* Your task
Each record below should be returned word for word, with no pictures included.

* Entries shown
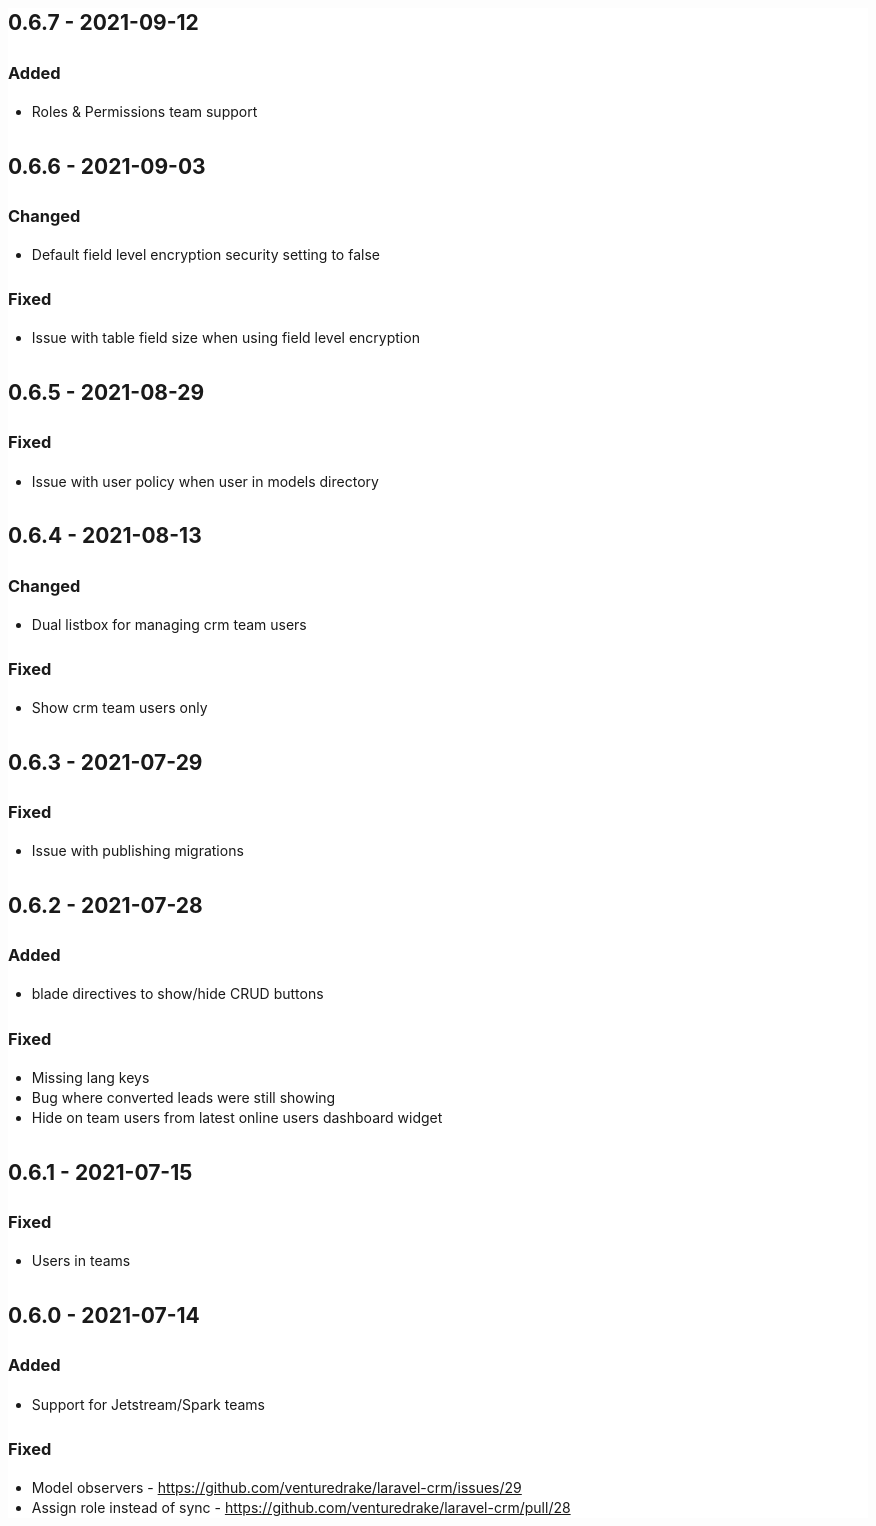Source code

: ## 0.6.7 - 2021-09-12
### Added
- Roles & Permissions team support

## 0.6.6 - 2021-09-03
### Changed
- Default field level encryption security setting to false
### Fixed
- Issue with table field size when using field level encryption

## 0.6.5 - 2021-08-29
### Fixed
- Issue with user policy when user in models directory

## 0.6.4 - 2021-08-13
### Changed
- Dual listbox for managing crm team users
### Fixed
- Show crm team users only

## 0.6.3 - 2021-07-29
### Fixed
- Issue with publishing migrations

## 0.6.2 - 2021-07-28
### Added
- blade directives to show/hide CRUD buttons
### Fixed
- Missing lang keys
- Bug where converted leads were still showing
- Hide on team users from latest online users dashboard widget

## 0.6.1 - 2021-07-15
### Fixed
- Users in teams

## 0.6.0 - 2021-07-14
### Added
- Support for Jetstream/Spark teams
### Fixed
- Model observers - https://github.com/venturedrake/laravel-crm/issues/29
- Assign role instead of sync - https://github.com/venturedrake/laravel-crm/pull/28
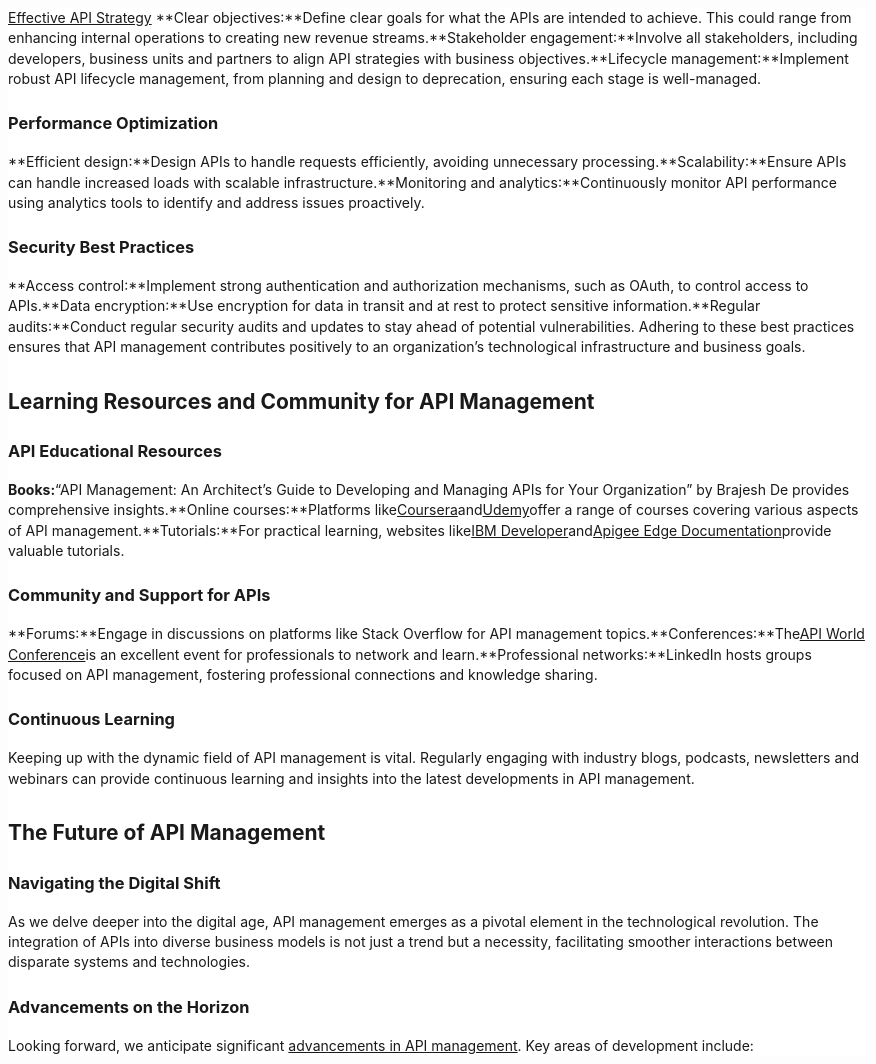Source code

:[Effective API Strategy](https://thenewstack.io/6-api-trends-and-practices-to-know-for-2024/)
**Clear objectives:**Define clear goals for what the APIs are intended to achieve. This could range from enhancing internal operations to creating new revenue streams.**Stakeholder engagement:**Involve all stakeholders, including developers, business units and partners to align API strategies with business objectives.**Lifecycle management:**Implement robust API lifecycle management, from planning and design to deprecation, ensuring each stage is well-managed.
### Performance Optimization
**Efficient design:**Design APIs to handle requests efficiently, avoiding unnecessary processing.**Scalability:**Ensure APIs can handle increased loads with scalable infrastructure.**Monitoring and analytics:**Continuously monitor API performance using analytics tools to identify and address issues proactively.
### Security Best Practices
**Access control:**Implement strong authentication and authorization mechanisms, such as OAuth, to control access to APIs.**Data encryption:**Use encryption for data in transit and at rest to protect sensitive information.**Regular audits:**Conduct regular security audits and updates to stay ahead of potential vulnerabilities.
Adhering to these best practices ensures that API management contributes positively to an organization’s technological infrastructure and business goals.

## Learning Resources and Community for API Management
### API Educational Resources
**Books:**“API Management: An Architect’s Guide to Developing and Managing APIs for Your Organization” by Brajesh De provides comprehensive insights.**Online courses:**Platforms like[Coursera](https://www.coursera.org/)and[Udemy](https://www.udemy.com/)offer a range of courses covering various aspects of API management.**Tutorials:**For practical learning, websites like[IBM Developer](https://developer.ibm.com/)and[Apigee Edge Documentation](https://docs.apigee.com/)provide valuable tutorials.
### Community and Support for APIs
**Forums:**Engage in discussions on platforms like Stack Overflow for API management topics.**Conferences:**The[API World Conference](https://apiworld.co/)is an excellent event for professionals to network and learn.**Professional networks:**LinkedIn hosts groups focused on API management, fostering professional connections and knowledge sharing.
### Continuous Learning
Keeping up with the dynamic field of API management is vital. Regularly engaging with industry blogs, podcasts, newsletters and webinars can provide continuous learning and insights into the latest developments in API management.

## The Future of API Management
### Navigating the Digital Shift
As we delve deeper into the digital age, API management emerges as a pivotal element in the technological revolution. The integration of APIs into diverse business models is not just a trend but a necessity, facilitating smoother interactions between disparate systems and technologies.

### Advancements on the Horizon
Looking forward, we anticipate significant [advancements in API management](https://thenewstack.io/what-will-be-the-api-management-trends-for-2024/). Key areas of development include:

* Output of the task
Source code

: ## 0.6.7 - 2021-09-12
### Added
- Roles & Permissions team support

## 0.6.6 - 2021-09-03
### Changed
- Default field level encryption security setting to false
### Fixed
- Issue with table field size when using field level encryption

## 0.6.5 - 2021-08-29
### Fixed
- Issue with user policy when user in models directory

## 0.6.4 - 2021-08-13
### Changed
- Dual listbox for managing crm team users
### Fixed
- Show crm team users only

## 0.6.3 - 2021-07-29
### Fixed
- Issue with publishing migrations

## 0.6.2 - 2021-07-28
### Added
- blade directives to show/hide CRUD buttons
### Fixed
- Missing lang keys
- Bug where converted leads were still showing
- Hide on team users from latest online users dashboard widget

## 0.6.1 - 2021-07-15
### Fixed
- Users in teams

## 0.6.0 - 2021-07-14
### Added
- Support for Jetstream/Spark teams
### Fixed
- Model observers - https://github.com/venturedrake/laravel-crm/issues/29
- Assign role instead of sync - https://github.com/venturedrake/laravel-crm/pull/28
Source code

:[Effective API Strategy](https://thenewstack.io/6-api-trends-and-practices-to-know-for-2024/)
**Clear objectives:**Define clear goals for what the APIs are intended to achieve. This could range from enhancing internal operations to creating new revenue streams.**Stakeholder engagement:**Involve all stakeholders, including developers, business units and partners to align API strategies with business objectives.**Lifecycle management:**Implement robust API lifecycle management, from planning and design to deprecation, ensuring each stage is well-managed.
### Performance Optimization
**Efficient design:**Design APIs to handle requests efficiently, avoiding unnecessary processing.**Scalability:**Ensure APIs can handle increased loads with scalable infrastructure.**Monitoring and analytics:**Continuously monitor API performance using analytics tools to identify and address issues proactively.
### Security Best Practices
**Access control:**Implement strong authentication and authorization mechanisms, such as OAuth, to control access to APIs.**Data encryption:**Use encryption for data in transit and at rest to protect sensitive information.**Regular audits:**Conduct regular security audits and updates to stay ahead of potential vulnerabilities.
Adhering to these best practices ensures that API management contributes positively to an organization’s technological infrastructure and business goals.

## Learning Resources and Community for API Management
### API Educational Resources
**Books:**“API Management: An Architect’s Guide to Developing and Managing APIs for Your Organization” by Brajesh De provides comprehensive insights.**Online courses:**Platforms like[Coursera](https://www.coursera.org/)and[Udemy](https://www.udemy.com/)offer a range of courses covering various aspects of API management.**Tutorials:**For practical learning, websites like[IBM Developer](https://developer.ibm.com/)and[Apigee Edge Documentation](https://docs.apigee.com/)provide valuable tutorials.
### Community and Support for APIs
**Forums:**Engage in discussions on platforms like Stack Overflow for API management topics.**Conferences:**The[API World Conference](https://apiworld.co/)is an excellent event for professionals to network and learn.**Professional networks:**LinkedIn hosts groups focused on API management, fostering professional connections and knowledge sharing.
### Continuous Learning
Keeping up with the dynamic field of API management is vital. Regularly engaging with industry blogs, podcasts, newsletters and webinars can provide continuous learning and insights into the latest developments in API management.

## The Future of API Management
### Navigating the Digital Shift
As we delve deeper into the digital age, API management emerges as a pivotal element in the technological revolution. The integration of APIs into diverse business models is not just a trend but a necessity, facilitating smoother interactions between disparate systems and technologies.

### Advancements on the Horizon
Looking forward, we anticipate significant [advancements in API management](https://thenewstack.io/what-will-be-the-api-management-trends-for-2024/). Key areas of development include:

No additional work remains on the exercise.